EC suggests NRI voting via proxies and e-ballots

This post was originally published on 18 October 2014 and the content may be outdated.

The Election Commission has suggested allowing non-resident Indians (NRIs) to participate in voting through proxies and electronic ballots.

In a report it is expected to submit to the Supreme Court, the EC recommends starting with a pilot programme covering a few places, and then extending it to assembly and eventually to parliamentary polls. If the process is initiated under court orders, NRI voting can become a reality in assembly elections by 2016.

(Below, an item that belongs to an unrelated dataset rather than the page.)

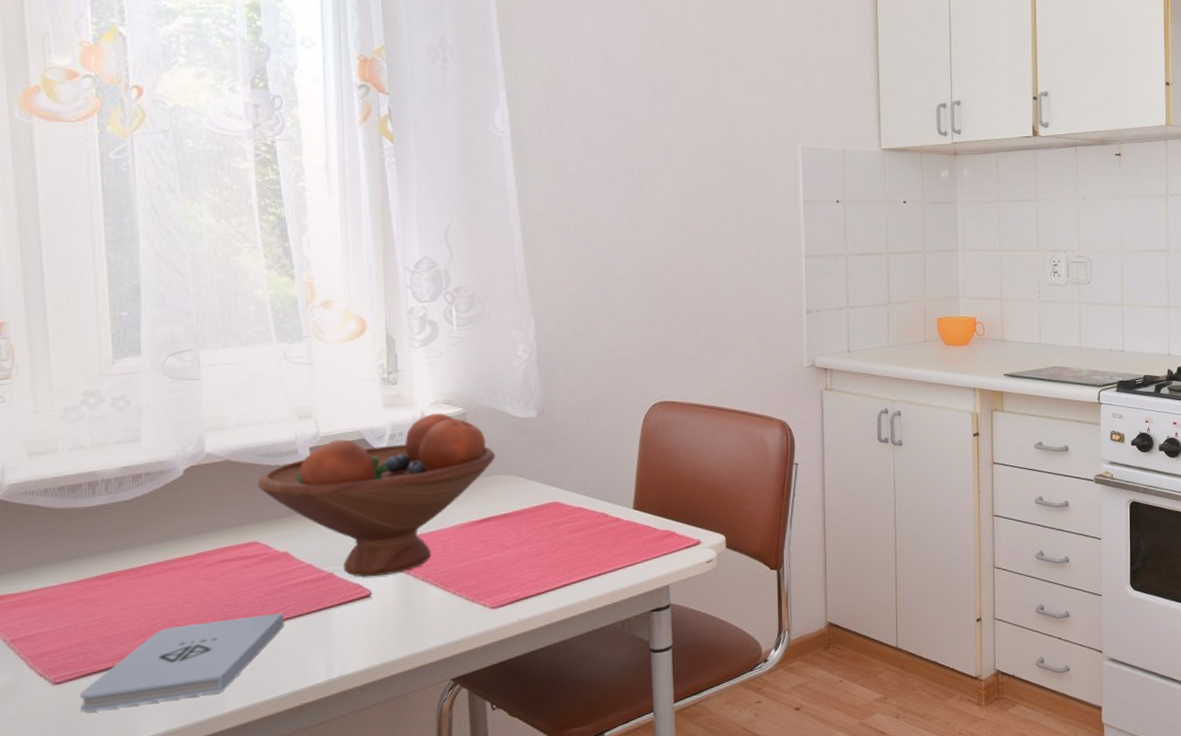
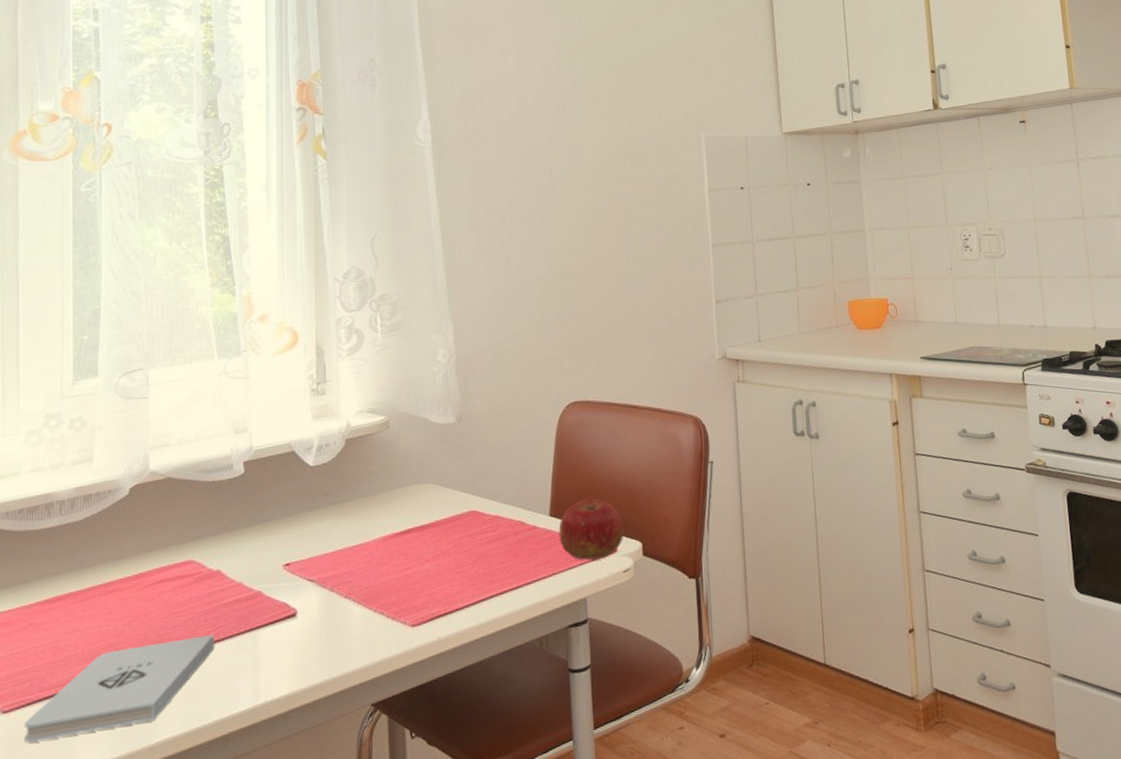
fruit bowl: present [257,414,495,577] -> none [195,422,416,596]
apple: none [642,492,708,551] -> present [558,497,624,560]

The commission prepared the report following a Supreme Court directive. While the report recommends allowing both proxy and e-voting , it ruled out personal voting at Indian embassies and postal ballots as effective options.

Proxy Voting System

In the proxy system, NRIs can name a proxy in their constituency who can exercise his or her right to vote. To cast a proxy vote, the user appoints someone as their proxy, by authorizing them to cast or secure their vote in their stead.
But in reality, this process might not be very easy as the nomination form will have to be signed by NRI in the presence of a First Class Magistrate or Notary.

E-Ballot Voting System

In the e-ballot system, blank ballot papers will be electronically sent to NRIs over the Internet (by e-mail). The NRI can mark his vote and return it by post to the returning officer. NRIs will have to apply online six months before elections and the authorities will verify their claim before allowing them to vote.

Currently, there are only 12,000 NRI voters, but they need to travel to India to cast their votes. Proxy and e-ballots could encourage more to register as voters.